Your goal:
Can you reproduce every line of text in each of the entries below word for word, leaving out the pictures?
* START *
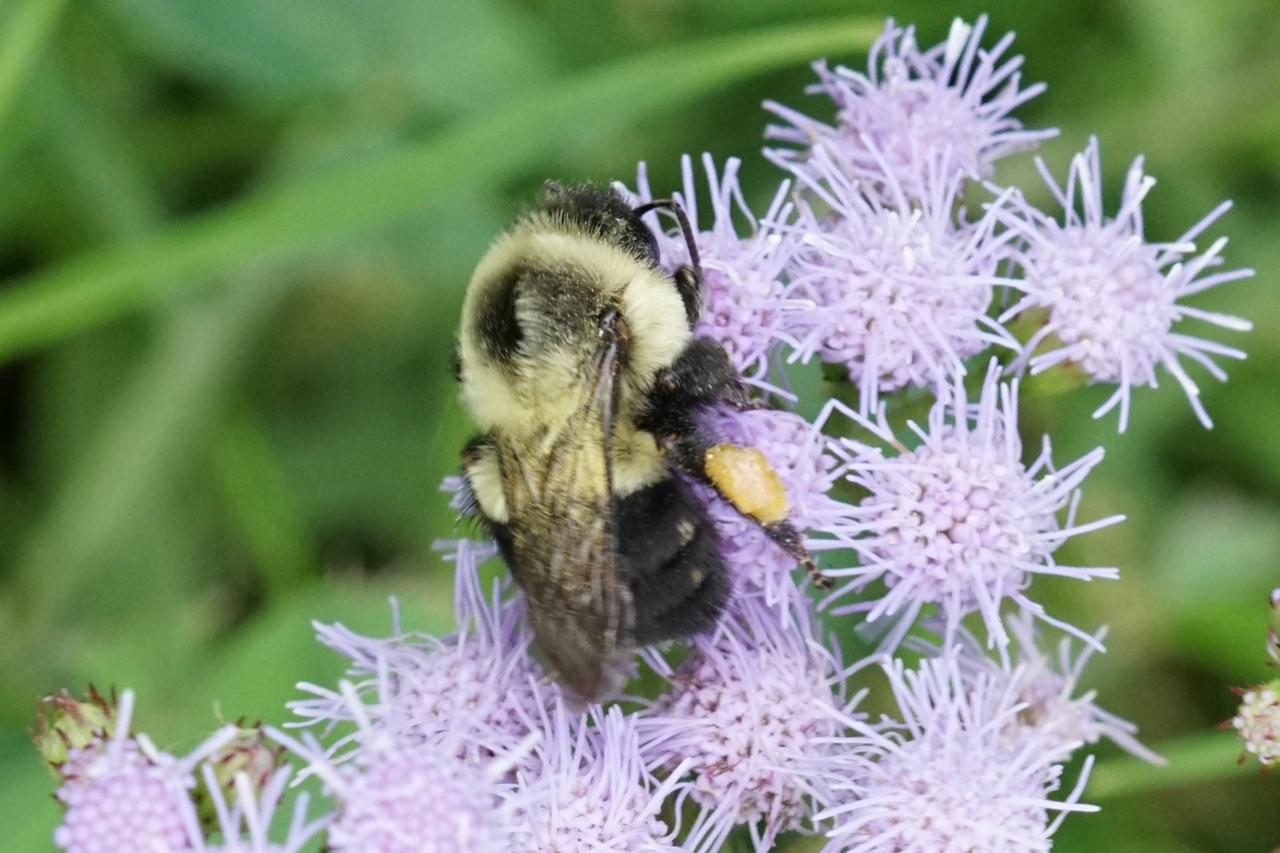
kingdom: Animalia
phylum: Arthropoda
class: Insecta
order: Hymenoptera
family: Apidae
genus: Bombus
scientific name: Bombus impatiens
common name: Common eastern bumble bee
* END *
Completed task:
kingdom: Animalia
phylum: Arthropoda
class: Insecta
order: Hymenoptera
family: Apidae
genus: Bombus
scientific name: Bombus impatiens
common name: Common eastern bumble bee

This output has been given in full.